How to Drown a Boy, a debut collection of poems by J. Bruce Fuller, investigates how boyhood and fatherhood entwine to create cycles that mimic decaying and dangerous natural surroundings. The woods, the water, the oil rigs, and the men who work them all have a powerful effect on the speaker from childhood through adulthood. These poems examine the weight of family and culture against a backdrop of climate change and environmental disaster.
J. Bruce Fuller’s poems have appeared in the Southern Review and Best New Poets 2022, among other publications. He has received scholarships from Bread Loaf, Sewanee, and Stanford University, where he served as a Wallace Stegner Fellow. He teaches at Sam Houston State University and is the director of Texas Review Press.

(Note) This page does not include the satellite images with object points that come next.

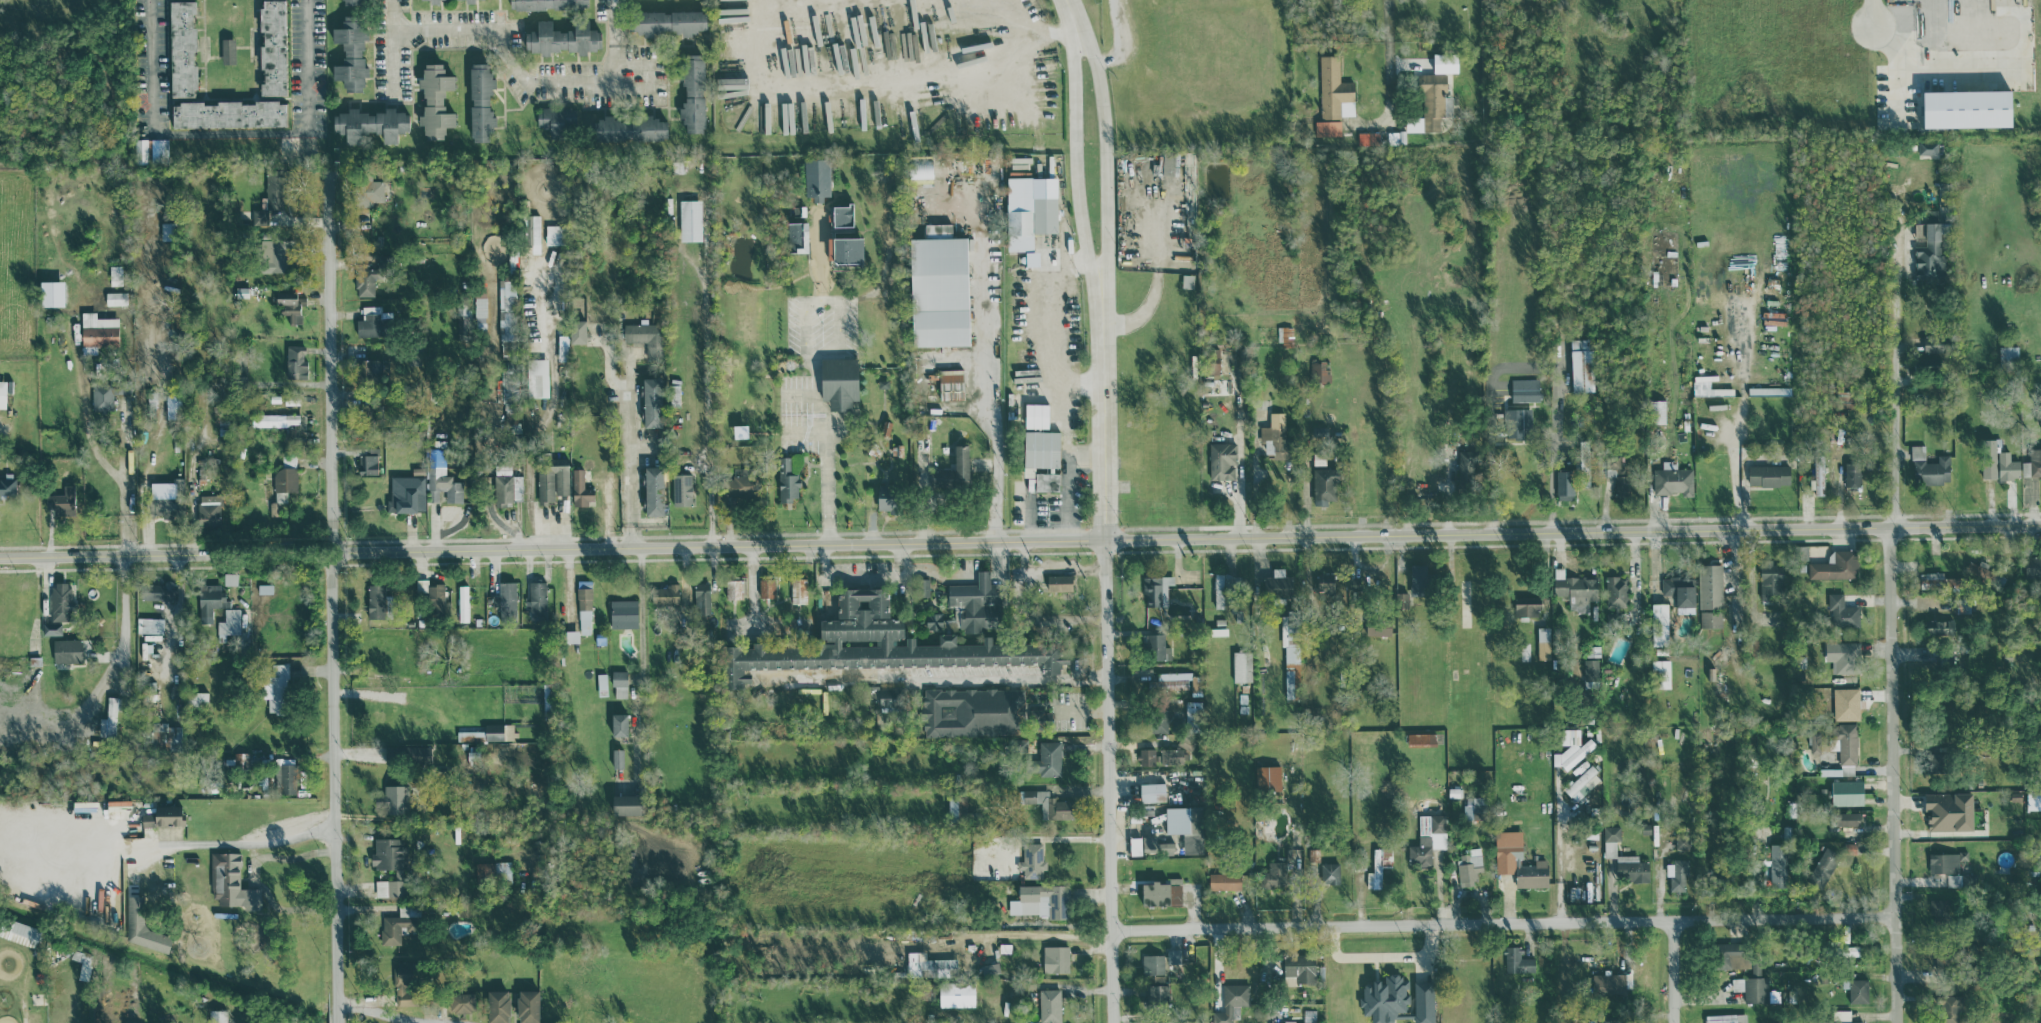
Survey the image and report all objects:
building: (445, 0)
building: (351, 2)
road: (1071, 11)
road: (1871, 13)
road: (400, 16)
building: (669, 22)
road: (1031, 32)
building: (561, 38)
road: (617, 44)
building: (272, 47)
building: (182, 49)
building: (228, 51)
road: (515, 53)
building: (350, 54)
road: (1390, 57)
road: (317, 64)
building: (1335, 90)
building: (692, 93)
building: (435, 101)
building: (480, 102)
building: (1967, 109)
building: (229, 114)
building: (558, 119)
building: (370, 124)
building: (1327, 128)
building: (628, 129)
road: (171, 134)
building: (1396, 137)
building: (1367, 139)
building: (1928, 147)
building: (149, 149)
road: (1103, 167)
road: (1072, 171)
building: (816, 177)
building: (369, 189)
building: (272, 193)
building: (1028, 213)
building: (842, 214)
building: (690, 219)
building: (168, 230)
building: (532, 231)
building: (553, 233)
building: (1929, 244)
building: (847, 248)
building: (276, 255)
building: (1032, 257)
building: (115, 274)
road: (1157, 274)
building: (1188, 280)
building: (364, 282)
building: (939, 287)
building: (51, 292)
building: (115, 297)
road: (831, 300)
building: (290, 304)
building: (506, 309)
building: (373, 321)
building: (98, 328)
building: (577, 330)
building: (1285, 335)
building: (646, 337)
building: (1932, 343)
building: (2009, 352)
road: (963, 355)
building: (1929, 358)
building: (940, 360)
building: (1213, 360)
building: (295, 361)
road: (1044, 364)
building: (1582, 364)
building: (371, 367)
building: (1318, 369)
road: (108, 376)
building: (537, 377)
building: (839, 381)
building: (951, 386)
building: (1770, 390)
building: (2, 393)
building: (1524, 393)
building: (105, 394)
road: (974, 397)
building: (652, 400)
road: (998, 408)
road: (91, 409)
building: (1657, 410)
building: (1036, 414)
building: (275, 419)
building: (1515, 423)
building: (1276, 435)
road: (1492, 435)
road: (827, 445)
building: (1040, 450)
road: (637, 453)
road: (1552, 453)
building: (1990, 457)
building: (367, 459)
building: (1222, 460)
building: (961, 461)
building: (2032, 463)
building: (2008, 466)
building: (1929, 467)
building: (1465, 468)
building: (1620, 472)
road: (1258, 473)
building: (1852, 473)
building: (1769, 475)
building: (1819, 475)
road: (127, 476)
building: (441, 478)
building: (945, 478)
building: (1673, 479)
road: (1739, 479)
building: (551, 480)
building: (788, 480)
building: (1047, 481)
building: (7, 483)
building: (503, 484)
building: (739, 484)
building: (1565, 484)
building: (1324, 485)
building: (175, 486)
building: (282, 486)
building: (580, 488)
building: (681, 488)
building: (653, 489)
building: (404, 492)
building: (886, 496)
building: (62, 500)
building: (163, 504)
building: (208, 509)
road: (1020, 539)
building: (1836, 565)
building: (2033, 566)
building: (1979, 572)
road: (862, 573)
road: (966, 576)
building: (1419, 579)
building: (1931, 579)
building: (1326, 580)
building: (1771, 581)
building: (1059, 582)
building: (1710, 585)
building: (925, 586)
building: (766, 587)
building: (735, 588)
building: (1220, 588)
building: (798, 589)
building: (1576, 589)
building: (1680, 589)
building: (157, 590)
building: (1616, 590)
road: (1893, 590)
road: (331, 592)
road: (750, 593)
building: (1156, 593)
building: (664, 594)
building: (505, 596)
building: (435, 597)
building: (537, 597)
building: (701, 597)
building: (1401, 599)
building: (61, 600)
building: (209, 600)
building: (375, 600)
building: (976, 601)
building: (463, 602)
building: (1527, 605)
building: (584, 606)
building: (1842, 612)
road: (124, 613)
building: (623, 613)
building: (1711, 618)
building: (934, 621)
building: (228, 623)
building: (1660, 623)
building: (149, 624)
building: (1378, 625)
building: (1939, 626)
building: (50, 627)
building: (1543, 642)
building: (879, 644)
building: (1155, 645)
building: (67, 650)
building: (1291, 654)
building: (1842, 656)
road: (641, 660)
building: (1242, 666)
road: (1107, 670)
building: (1590, 672)
building: (1661, 673)
building: (1177, 681)
building: (620, 683)
building: (602, 684)
building: (276, 687)
building: (886, 696)
building: (198, 698)
building: (1846, 703)
building: (972, 711)
building: (109, 718)
building: (1158, 720)
building: (619, 724)
building: (165, 731)
building: (499, 731)
building: (470, 735)
building: (1421, 738)
building: (1572, 747)
building: (1146, 755)
building: (1173, 755)
building: (617, 757)
building: (1049, 758)
building: (1268, 777)
building: (285, 778)
building: (1583, 783)
building: (1152, 791)
building: (1847, 792)
building: (394, 798)
building: (2034, 799)
building: (626, 803)
building: (1050, 804)
building: (953, 806)
building: (1949, 810)
building: (164, 815)
building: (1847, 818)
building: (1185, 826)
building: (1428, 838)
building: (1611, 840)
building: (1682, 841)
building: (1135, 845)
road: (241, 847)
road: (1559, 847)
building: (1850, 847)
building: (386, 853)
building: (1032, 860)
building: (1518, 860)
building: (1946, 861)
building: (1469, 865)
building: (1778, 865)
building: (1823, 867)
building: (1631, 868)
building: (495, 870)
building: (1375, 870)
building: (1330, 872)
building: (1677, 874)
building: (1273, 875)
building: (1225, 881)
building: (231, 882)
building: (389, 887)
building: (1161, 893)
building: (1042, 900)
road: (1505, 920)
building: (399, 923)
building: (141, 925)
building: (1731, 955)
building: (1174, 956)
building: (1056, 958)
building: (1517, 960)
building: (1153, 963)
river: (169, 964)
building: (1299, 968)
road: (1671, 969)
building: (405, 972)
building: (1608, 983)
building: (1753, 984)
building: (1856, 989)
building: (1158, 992)
building: (956, 994)
building: (406, 997)
building: (1384, 998)
building: (1231, 1001)
building: (1424, 1001)
building: (461, 1002)
building: (1050, 1005)
building: (497, 1006)
building: (527, 1006)
building: (217, 1016)
building: (1842, 1016)
road: (339, 1018)
road: (395, 1018)
building: (1726, 1018)
building: (1609, 1021)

“J. Bruce Fuller’s How to Drown a Boy is both a chronicle of hard living in the Louisiana of the poet’s youth and a love song to the place he calls home. Read these poems to learn about fathers and sons, and about families making their way on the ragged edge of twenty-first-century America.”
~Patrick Phillips
“Conceived by a desert exile imagination and constructed in contemporary psalmic linguistics, these are poems of every faith, every belief, and beyond. Fuller has given us what we are rarely capable of seeing: a glimpse into the terrifying beauty of being human.”
~Darrell Bourque
“It’s so rare I find a book of poetry capable of taking me back home that I hardly know how to react whenever I do. Every page of How to Drown a Boy does just that, like the sound of family coming in through the screen door or the feel of a cool breeze on my neck.”